TASK: Copy every one of the entries below, line for line, with no changes.

WORKING DATA:
______
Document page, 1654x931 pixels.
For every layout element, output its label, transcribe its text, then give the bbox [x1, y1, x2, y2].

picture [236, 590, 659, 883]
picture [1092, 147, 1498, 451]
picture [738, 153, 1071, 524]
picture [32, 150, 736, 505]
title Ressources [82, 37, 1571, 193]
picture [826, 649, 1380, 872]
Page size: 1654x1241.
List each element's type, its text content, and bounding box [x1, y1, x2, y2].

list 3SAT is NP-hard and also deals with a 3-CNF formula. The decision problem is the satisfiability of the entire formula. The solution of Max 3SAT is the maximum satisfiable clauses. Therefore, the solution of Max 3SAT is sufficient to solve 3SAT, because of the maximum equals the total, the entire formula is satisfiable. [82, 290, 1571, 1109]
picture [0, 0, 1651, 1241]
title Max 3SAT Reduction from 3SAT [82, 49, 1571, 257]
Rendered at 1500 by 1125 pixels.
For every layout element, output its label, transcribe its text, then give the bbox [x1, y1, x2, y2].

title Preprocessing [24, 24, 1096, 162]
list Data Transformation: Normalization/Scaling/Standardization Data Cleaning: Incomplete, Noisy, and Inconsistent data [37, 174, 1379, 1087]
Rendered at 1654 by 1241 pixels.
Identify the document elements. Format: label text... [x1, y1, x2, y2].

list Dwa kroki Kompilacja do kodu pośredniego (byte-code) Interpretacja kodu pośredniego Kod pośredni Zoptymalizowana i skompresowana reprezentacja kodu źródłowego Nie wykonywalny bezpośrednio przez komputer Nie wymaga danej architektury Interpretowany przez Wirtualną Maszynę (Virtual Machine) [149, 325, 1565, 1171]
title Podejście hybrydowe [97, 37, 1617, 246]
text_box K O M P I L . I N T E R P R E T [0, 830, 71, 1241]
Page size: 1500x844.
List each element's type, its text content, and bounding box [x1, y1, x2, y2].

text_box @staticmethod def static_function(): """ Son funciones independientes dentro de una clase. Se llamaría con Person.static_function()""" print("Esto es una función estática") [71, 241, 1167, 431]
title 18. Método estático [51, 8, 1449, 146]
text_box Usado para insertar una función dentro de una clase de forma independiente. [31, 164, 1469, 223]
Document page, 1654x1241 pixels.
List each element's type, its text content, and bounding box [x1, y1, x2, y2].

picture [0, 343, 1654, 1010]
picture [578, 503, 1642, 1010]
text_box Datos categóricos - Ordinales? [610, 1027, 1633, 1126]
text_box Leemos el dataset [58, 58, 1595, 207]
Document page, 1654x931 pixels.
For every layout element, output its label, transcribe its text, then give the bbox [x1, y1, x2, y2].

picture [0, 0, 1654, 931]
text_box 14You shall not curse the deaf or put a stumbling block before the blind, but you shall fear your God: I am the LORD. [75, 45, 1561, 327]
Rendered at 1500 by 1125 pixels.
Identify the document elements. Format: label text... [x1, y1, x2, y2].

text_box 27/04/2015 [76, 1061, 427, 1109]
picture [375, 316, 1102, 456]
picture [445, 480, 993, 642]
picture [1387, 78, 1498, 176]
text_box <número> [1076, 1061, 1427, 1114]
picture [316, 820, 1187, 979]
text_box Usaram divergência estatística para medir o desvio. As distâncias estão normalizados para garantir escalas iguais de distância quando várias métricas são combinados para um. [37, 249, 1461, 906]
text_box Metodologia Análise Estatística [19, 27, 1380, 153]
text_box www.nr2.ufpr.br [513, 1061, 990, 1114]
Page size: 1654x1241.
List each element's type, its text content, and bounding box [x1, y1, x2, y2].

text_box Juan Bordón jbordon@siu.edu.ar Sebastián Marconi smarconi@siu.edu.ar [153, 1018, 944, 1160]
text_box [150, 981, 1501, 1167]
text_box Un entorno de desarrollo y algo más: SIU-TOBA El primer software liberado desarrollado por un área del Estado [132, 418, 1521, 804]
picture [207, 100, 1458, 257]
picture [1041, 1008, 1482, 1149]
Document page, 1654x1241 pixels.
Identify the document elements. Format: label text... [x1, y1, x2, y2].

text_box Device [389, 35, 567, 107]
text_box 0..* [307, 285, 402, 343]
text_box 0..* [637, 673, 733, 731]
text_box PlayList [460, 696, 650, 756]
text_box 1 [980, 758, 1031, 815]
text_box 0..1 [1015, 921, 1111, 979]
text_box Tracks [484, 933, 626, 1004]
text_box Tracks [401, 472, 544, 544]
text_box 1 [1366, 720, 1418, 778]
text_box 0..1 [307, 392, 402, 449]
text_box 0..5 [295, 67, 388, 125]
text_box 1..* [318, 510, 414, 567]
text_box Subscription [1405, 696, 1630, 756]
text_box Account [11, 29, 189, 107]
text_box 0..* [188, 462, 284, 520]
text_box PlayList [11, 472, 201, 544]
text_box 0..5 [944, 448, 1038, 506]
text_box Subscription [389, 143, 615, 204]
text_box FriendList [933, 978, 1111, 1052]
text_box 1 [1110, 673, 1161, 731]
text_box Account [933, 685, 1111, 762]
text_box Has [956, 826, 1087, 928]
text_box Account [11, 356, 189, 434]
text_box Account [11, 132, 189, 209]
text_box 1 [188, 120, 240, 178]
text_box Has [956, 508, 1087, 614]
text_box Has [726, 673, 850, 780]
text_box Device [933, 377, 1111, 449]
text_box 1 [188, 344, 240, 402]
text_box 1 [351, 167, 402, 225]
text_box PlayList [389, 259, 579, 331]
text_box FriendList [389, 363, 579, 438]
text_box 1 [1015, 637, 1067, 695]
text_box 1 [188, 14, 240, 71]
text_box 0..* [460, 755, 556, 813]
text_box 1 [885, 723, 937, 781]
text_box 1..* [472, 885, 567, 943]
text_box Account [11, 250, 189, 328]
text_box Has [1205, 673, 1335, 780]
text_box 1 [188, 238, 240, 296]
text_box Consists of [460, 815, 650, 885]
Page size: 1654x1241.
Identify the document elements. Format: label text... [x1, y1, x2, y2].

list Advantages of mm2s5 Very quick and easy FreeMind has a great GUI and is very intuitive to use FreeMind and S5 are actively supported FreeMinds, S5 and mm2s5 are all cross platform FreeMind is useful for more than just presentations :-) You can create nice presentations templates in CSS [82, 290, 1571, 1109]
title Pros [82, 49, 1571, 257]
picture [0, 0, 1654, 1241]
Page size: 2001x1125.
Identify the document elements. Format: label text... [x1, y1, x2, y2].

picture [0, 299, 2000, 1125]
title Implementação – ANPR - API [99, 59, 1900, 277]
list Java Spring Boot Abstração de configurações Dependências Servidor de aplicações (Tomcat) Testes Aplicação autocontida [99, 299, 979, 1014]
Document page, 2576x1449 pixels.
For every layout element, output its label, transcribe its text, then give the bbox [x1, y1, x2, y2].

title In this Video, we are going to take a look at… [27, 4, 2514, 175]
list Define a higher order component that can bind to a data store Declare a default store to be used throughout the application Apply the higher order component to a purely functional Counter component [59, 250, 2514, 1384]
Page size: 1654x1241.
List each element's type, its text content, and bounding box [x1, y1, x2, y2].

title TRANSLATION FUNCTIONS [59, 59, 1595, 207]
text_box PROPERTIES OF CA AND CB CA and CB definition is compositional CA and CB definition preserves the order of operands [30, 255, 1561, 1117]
______
WORKED ANSWER:
Document page, 1654x931 pixels.
For every layout element, output its label, transcribe its text, then give the bbox [x1, y1, x2, y2].

picture [236, 590, 659, 883]
picture [1092, 147, 1498, 451]
picture [738, 153, 1071, 524]
picture [32, 150, 736, 505]
title Ressources [82, 37, 1571, 193]
picture [826, 649, 1380, 872]
Page size: 1654x1241.
List each element's type, its text content, and bounding box [x1, y1, x2, y2].

list 3SAT is NP-hard and also deals with a 3-CNF formula. The decision problem is the satisfiability of the entire formula. The solution of Max 3SAT is the maximum satisfiable clauses. Therefore, the solution of Max 3SAT is sufficient to solve 3SAT, because of the maximum equals the total, the entire formula is satisfiable. [82, 290, 1571, 1109]
picture [0, 0, 1651, 1241]
title Max 3SAT Reduction from 3SAT [82, 49, 1571, 257]
Rendered at 1500 by 1125 pixels.
For every layout element, output its label, transcribe its text, then give the bbox [x1, y1, x2, y2].

title Preprocessing [24, 24, 1096, 162]
list Data Transformation: Normalization/Scaling/Standardization Data Cleaning: Incomplete, Noisy, and Inconsistent data [37, 174, 1379, 1087]
Rendered at 1654 by 1241 pixels.
Identify the document elements. Format: label text... [x1, y1, x2, y2].

list Dwa kroki Kompilacja do kodu pośredniego (byte-code) Interpretacja kodu pośredniego Kod pośredni Zoptymalizowana i skompresowana reprezentacja kodu źródłowego Nie wykonywalny bezpośrednio przez komputer Nie wymaga danej architektury Interpretowany przez Wirtualną Maszynę (Virtual Machine) [149, 325, 1565, 1171]
title Podejście hybrydowe [97, 37, 1617, 246]
text_box K O M P I L . I N T E R P R E T [0, 830, 71, 1241]
Page size: 1500x844.
List each element's type, its text content, and bounding box [x1, y1, x2, y2].

text_box @staticmethod def static_function(): """ Son funciones independientes dentro de una clase. Se llamaría con Person.static_function()""" print("Esto es una función estática") [71, 241, 1167, 431]
title 18. Método estático [51, 8, 1449, 146]
text_box Usado para insertar una función dentro de una clase de forma independiente. [31, 164, 1469, 223]
Document page, 1654x1241 pixels.
List each element's type, its text content, and bounding box [x1, y1, x2, y2].

picture [0, 343, 1654, 1010]
picture [578, 503, 1642, 1010]
text_box Datos categóricos - Ordinales? [610, 1027, 1633, 1126]
text_box Leemos el dataset [58, 58, 1595, 207]
Document page, 1654x931 pixels.
For every layout element, output its label, transcribe its text, then give the bbox [x1, y1, x2, y2].

picture [0, 0, 1654, 931]
text_box 14You shall not curse the deaf or put a stumbling block before the blind, but you shall fear your God: I am the LORD. [75, 45, 1561, 327]
Rendered at 1500 by 1125 pixels.
Identify the document elements. Format: label text... [x1, y1, x2, y2].

text_box 27/04/2015 [76, 1061, 427, 1109]
picture [375, 316, 1102, 456]
picture [445, 480, 993, 642]
picture [1387, 78, 1498, 176]
text_box <número> [1076, 1061, 1427, 1114]
picture [316, 820, 1187, 979]
text_box Usaram divergência estatística para medir o desvio. As distâncias estão normalizados para garantir escalas iguais de distância quando várias métricas são combinados para um. [37, 249, 1461, 906]
text_box Metodologia Análise Estatística [19, 27, 1380, 153]
text_box www.nr2.ufpr.br [513, 1061, 990, 1114]
Page size: 1654x1241.
List each element's type, its text content, and bounding box [x1, y1, x2, y2].

text_box Juan Bordón jbordon@siu.edu.ar Sebastián Marconi smarconi@siu.edu.ar [153, 1018, 944, 1160]
text_box [150, 981, 1501, 1167]
text_box Un entorno de desarrollo y algo más: SIU-TOBA El primer software liberado desarrollado por un área del Estado [132, 418, 1521, 804]
picture [207, 100, 1458, 257]
picture [1041, 1008, 1482, 1149]
Document page, 1654x1241 pixels.
Identify the document elements. Format: label text... [x1, y1, x2, y2].

text_box Device [389, 35, 567, 107]
text_box 0..* [307, 285, 402, 343]
text_box 0..* [637, 673, 733, 731]
text_box PlayList [460, 696, 650, 756]
text_box 1 [980, 758, 1031, 815]
text_box 0..1 [1015, 921, 1111, 979]
text_box Tracks [484, 933, 626, 1004]
text_box Tracks [401, 472, 544, 544]
text_box 1 [1366, 720, 1418, 778]
text_box 0..1 [307, 392, 402, 449]
text_box 0..5 [295, 67, 388, 125]
text_box 1..* [318, 510, 414, 567]
text_box Subscription [1405, 696, 1630, 756]
text_box Account [11, 29, 189, 107]
text_box 0..* [188, 462, 284, 520]
text_box PlayList [11, 472, 201, 544]
text_box 0..5 [944, 448, 1038, 506]
text_box Subscription [389, 143, 615, 204]
text_box FriendList [933, 978, 1111, 1052]
text_box 1 [1110, 673, 1161, 731]
text_box Account [933, 685, 1111, 762]
text_box Has [956, 826, 1087, 928]
text_box Account [11, 356, 189, 434]
text_box Account [11, 132, 189, 209]
text_box 1 [188, 120, 240, 178]
text_box Has [956, 508, 1087, 614]
text_box Has [726, 673, 850, 780]
text_box Device [933, 377, 1111, 449]
text_box 1 [188, 344, 240, 402]
text_box 1 [351, 167, 402, 225]
text_box PlayList [389, 259, 579, 331]
text_box FriendList [389, 363, 579, 438]
text_box 1 [1015, 637, 1067, 695]
text_box 1 [188, 14, 240, 71]
text_box 0..* [460, 755, 556, 813]
text_box 1 [885, 723, 937, 781]
text_box 1..* [472, 885, 567, 943]
text_box Account [11, 250, 189, 328]
text_box Has [1205, 673, 1335, 780]
text_box 1 [188, 238, 240, 296]
text_box Consists of [460, 815, 650, 885]
Page size: 1654x1241.
Identify the document elements. Format: label text... [x1, y1, x2, y2].

list Advantages of mm2s5 Very quick and easy FreeMind has a great GUI and is very intuitive to use FreeMind and S5 are actively supported FreeMinds, S5 and mm2s5 are all cross platform FreeMind is useful for more than just presentations :-) You can create nice presentations templates in CSS [82, 290, 1571, 1109]
title Pros [82, 49, 1571, 257]
picture [0, 0, 1654, 1241]
Page size: 2001x1125.
Identify the document elements. Format: label text... [x1, y1, x2, y2].

picture [0, 299, 2000, 1125]
title Implementação – ANPR - API [99, 59, 1900, 277]
list Java Spring Boot Abstração de configurações Dependências Servidor de aplicações (Tomcat) Testes Aplicação autocontida [99, 299, 979, 1014]
Document page, 2576x1449 pixels.
For every layout element, output its label, transcribe its text, then give the bbox [x1, y1, x2, y2].

title In this Video, we are going to take a look at… [27, 4, 2514, 175]
list Define a higher order component that can bind to a data store Declare a default store to be used throughout the application Apply the higher order component to a purely functional Counter component [59, 250, 2514, 1384]
Page size: 1654x1241.
List each element's type, its text content, and bounding box [x1, y1, x2, y2].

title TRANSLATION FUNCTIONS [59, 59, 1595, 207]
text_box PROPERTIES OF CA AND CB CA and CB definition is compositional CA and CB definition preserves the order of operands [30, 255, 1561, 1117]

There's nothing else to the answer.